DM-C1: What Heaven confers is the nature; following the nature is the Path; regulating the Path is instruction. (FOUNDATIONAL / HEAVEN+SELF)

  • Doctrine of the Mean 1:1: "What Heaven has conferred is called THE NATURE; an accordance with this nature is called THE PATH of duty; the regulation of this path is called INSTRUCTION."
  • Stance: assert · Importance: core · Untranslatable: tian (Heaven), the Heaven-conferred xing (nature)

DM-C2: Before the feelings stir, the mind is in EQUILIBRIUM; when stirred and acting in due degree, there is HARMONY; equilibrium is the great root, harmony the universal path. (FOUNDATIONAL / HARMONY+SELF)

  • Doctrine of the Mean 1:4: "While there are no stirrings of pleasure, anger, sorrow, or joy, the mind may be said to be in the state of EQUILIBRIUM. When those feelings have been stirred, and they act in their due degree, there ensues what may be called the state of HARMONY. This EQUILIBRIUM is the great root from which grow all the human actings in the world, and this HARMONY is the universal path which they all should pursue."
  • Stance: assert · Importance: core · Untranslatable: zhong (equilibrium/the Mean), he (harmony)

Dataset entries
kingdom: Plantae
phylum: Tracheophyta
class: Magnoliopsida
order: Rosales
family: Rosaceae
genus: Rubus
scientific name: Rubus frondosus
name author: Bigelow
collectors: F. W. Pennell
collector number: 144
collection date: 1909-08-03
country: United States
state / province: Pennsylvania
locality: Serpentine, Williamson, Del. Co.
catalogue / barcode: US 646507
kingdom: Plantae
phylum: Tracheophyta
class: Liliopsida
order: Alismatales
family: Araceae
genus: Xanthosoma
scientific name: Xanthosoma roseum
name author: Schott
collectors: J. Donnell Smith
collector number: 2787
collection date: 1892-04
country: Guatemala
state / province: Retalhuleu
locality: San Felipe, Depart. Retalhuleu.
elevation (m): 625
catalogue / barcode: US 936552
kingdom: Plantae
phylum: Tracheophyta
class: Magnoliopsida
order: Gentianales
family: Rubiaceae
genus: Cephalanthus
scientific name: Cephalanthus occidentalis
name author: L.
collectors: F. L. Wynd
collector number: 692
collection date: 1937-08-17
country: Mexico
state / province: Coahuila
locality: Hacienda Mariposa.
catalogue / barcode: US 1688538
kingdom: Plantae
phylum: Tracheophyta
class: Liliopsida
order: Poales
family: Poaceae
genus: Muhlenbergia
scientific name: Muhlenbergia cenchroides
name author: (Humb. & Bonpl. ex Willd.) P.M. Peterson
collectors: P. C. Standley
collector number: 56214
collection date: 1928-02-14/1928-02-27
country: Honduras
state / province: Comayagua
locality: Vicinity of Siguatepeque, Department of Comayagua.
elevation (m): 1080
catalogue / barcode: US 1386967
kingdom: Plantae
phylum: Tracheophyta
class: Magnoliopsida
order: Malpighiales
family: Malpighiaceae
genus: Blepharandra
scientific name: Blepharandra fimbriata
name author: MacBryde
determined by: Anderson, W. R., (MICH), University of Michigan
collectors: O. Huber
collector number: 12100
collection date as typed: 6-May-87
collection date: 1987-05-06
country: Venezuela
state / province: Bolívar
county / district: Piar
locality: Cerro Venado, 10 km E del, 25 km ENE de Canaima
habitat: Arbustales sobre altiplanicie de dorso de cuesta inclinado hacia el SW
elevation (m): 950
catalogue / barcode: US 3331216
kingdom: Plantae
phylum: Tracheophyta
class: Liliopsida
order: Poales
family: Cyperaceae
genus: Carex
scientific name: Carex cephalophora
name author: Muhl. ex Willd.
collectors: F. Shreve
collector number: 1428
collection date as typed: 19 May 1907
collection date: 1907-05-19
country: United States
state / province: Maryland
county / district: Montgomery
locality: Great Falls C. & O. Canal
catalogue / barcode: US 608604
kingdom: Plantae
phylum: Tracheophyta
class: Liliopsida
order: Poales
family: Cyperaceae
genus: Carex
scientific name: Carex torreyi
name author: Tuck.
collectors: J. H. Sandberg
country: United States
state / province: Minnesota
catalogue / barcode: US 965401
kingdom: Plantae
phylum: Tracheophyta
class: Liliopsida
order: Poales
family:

» Given request A:
In the Doctrine of the Mean text, what is called the great root from which all human actings in the world grow?
» Given request B:
From the Doctrine of the Mean text, extract the passage starting at "DM-C1: What Heaven" and ending at "(FOUNDATIONAL / HARMONY+SELF)".
The entries above were drawn from a separate source.

» Task result A:
Equilibrium is the great root from which all human actings in the world grow.

» Task result B:
DM-C1: What Heaven confers is the nature; following the nature is the Path; regulating the Path is instruction. (FOUNDATIONAL / HEAVEN+SELF)

  • Doctrine of the Mean 1:1: "What Heaven has conferred is called THE NATURE; an accordance with this nature is called THE PATH of duty; the regulation of this path is called INSTRUCTION."
  • Stance: assert · Importance: core · Untranslatable: tian (Heaven), the Heaven-conferred xing (nature)

DM-C2: Before the feelings stir, the mind is in EQUILIBRIUM; when stirred and acting in due degree, there is HARMONY; equilibrium is the great root, harmony the universal path. (FOUNDATIONAL / HARMONY+SELF)